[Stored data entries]
^^^^^^^^

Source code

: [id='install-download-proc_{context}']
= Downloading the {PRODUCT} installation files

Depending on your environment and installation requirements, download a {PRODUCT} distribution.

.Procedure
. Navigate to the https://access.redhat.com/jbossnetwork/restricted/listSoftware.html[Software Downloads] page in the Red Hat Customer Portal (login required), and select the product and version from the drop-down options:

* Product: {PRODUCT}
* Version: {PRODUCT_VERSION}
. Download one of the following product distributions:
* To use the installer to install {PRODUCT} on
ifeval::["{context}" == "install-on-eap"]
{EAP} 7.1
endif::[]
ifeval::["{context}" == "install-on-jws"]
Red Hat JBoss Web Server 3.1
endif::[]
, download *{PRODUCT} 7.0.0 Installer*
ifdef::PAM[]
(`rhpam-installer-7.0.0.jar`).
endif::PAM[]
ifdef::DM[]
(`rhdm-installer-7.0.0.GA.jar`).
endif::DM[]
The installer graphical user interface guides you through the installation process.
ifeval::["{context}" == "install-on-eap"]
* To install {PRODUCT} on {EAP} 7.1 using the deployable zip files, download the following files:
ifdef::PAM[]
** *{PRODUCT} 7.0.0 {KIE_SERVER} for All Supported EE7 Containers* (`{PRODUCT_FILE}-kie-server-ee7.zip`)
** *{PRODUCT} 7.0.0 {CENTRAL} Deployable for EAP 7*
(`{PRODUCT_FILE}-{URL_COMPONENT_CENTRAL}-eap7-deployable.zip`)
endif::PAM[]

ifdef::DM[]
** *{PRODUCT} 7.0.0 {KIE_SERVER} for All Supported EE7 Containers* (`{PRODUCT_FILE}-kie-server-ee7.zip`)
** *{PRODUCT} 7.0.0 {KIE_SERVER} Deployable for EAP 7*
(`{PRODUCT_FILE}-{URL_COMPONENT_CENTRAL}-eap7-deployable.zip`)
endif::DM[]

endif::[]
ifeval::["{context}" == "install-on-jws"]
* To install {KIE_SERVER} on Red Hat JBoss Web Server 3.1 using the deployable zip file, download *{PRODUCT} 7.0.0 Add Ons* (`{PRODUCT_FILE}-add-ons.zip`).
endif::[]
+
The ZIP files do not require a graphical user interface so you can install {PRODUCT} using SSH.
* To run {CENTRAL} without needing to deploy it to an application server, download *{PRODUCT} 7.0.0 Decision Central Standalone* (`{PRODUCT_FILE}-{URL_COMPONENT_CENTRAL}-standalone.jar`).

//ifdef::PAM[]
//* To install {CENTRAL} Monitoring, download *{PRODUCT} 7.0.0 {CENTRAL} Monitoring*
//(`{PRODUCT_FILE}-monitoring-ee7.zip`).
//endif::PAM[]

^^^^^^^^

◆ **Request**
All entries shown above should be printed again exactly.

◆ **Written response**
Source code

: [id='install-download-proc_{context}']
= Downloading the {PRODUCT} installation files

Depending on your environment and installation requirements, download a {PRODUCT} distribution.

.Procedure
. Navigate to the https://access.redhat.com/jbossnetwork/restricted/listSoftware.html[Software Downloads] page in the Red Hat Customer Portal (login required), and select the product and version from the drop-down options:

* Product: {PRODUCT}
* Version: {PRODUCT_VERSION}
. Download one of the following product distributions:
* To use the installer to install {PRODUCT} on
ifeval::["{context}" == "install-on-eap"]
{EAP} 7.1
endif::[]
ifeval::["{context}" == "install-on-jws"]
Red Hat JBoss Web Server 3.1
endif::[]
, download *{PRODUCT} 7.0.0 Installer*
ifdef::PAM[]
(`rhpam-installer-7.0.0.jar`).
endif::PAM[]
ifdef::DM[]
(`rhdm-installer-7.0.0.GA.jar`).
endif::DM[]
The installer graphical user interface guides you through the installation process.
ifeval::["{context}" == "install-on-eap"]
* To install {PRODUCT} on {EAP} 7.1 using the deployable zip files, download the following files:
ifdef::PAM[]
** *{PRODUCT} 7.0.0 {KIE_SERVER} for All Supported EE7 Containers* (`{PRODUCT_FILE}-kie-server-ee7.zip`)
** *{PRODUCT} 7.0.0 {CENTRAL} Deployable for EAP 7*
(`{PRODUCT_FILE}-{URL_COMPONENT_CENTRAL}-eap7-deployable.zip`)
endif::PAM[]

ifdef::DM[]
** *{PRODUCT} 7.0.0 {KIE_SERVER} for All Supported EE7 Containers* (`{PRODUCT_FILE}-kie-server-ee7.zip`)
** *{PRODUCT} 7.0.0 {KIE_SERVER} Deployable for EAP 7*
(`{PRODUCT_FILE}-{URL_COMPONENT_CENTRAL}-eap7-deployable.zip`)
endif::DM[]

endif::[]
ifeval::["{context}" == "install-on-jws"]
* To install {KIE_SERVER} on Red Hat JBoss Web Server 3.1 using the deployable zip file, download *{PRODUCT} 7.0.0 Add Ons* (`{PRODUCT_FILE}-add-ons.zip`).
endif::[]
+
The ZIP files do not require a graphical user interface so you can install {PRODUCT} using SSH.
* To run {CENTRAL} without needing to deploy it to an application server, download *{PRODUCT} 7.0.0 Decision Central Standalone* (`{PRODUCT_FILE}-{URL_COMPONENT_CENTRAL}-standalone.jar`).

//ifdef::PAM[]
//* To install {CENTRAL} Monitoring, download *{PRODUCT} 7.0.0 {CENTRAL} Monitoring*
//(`{PRODUCT_FILE}-monitoring-ee7.zip`).
//endif::PAM[]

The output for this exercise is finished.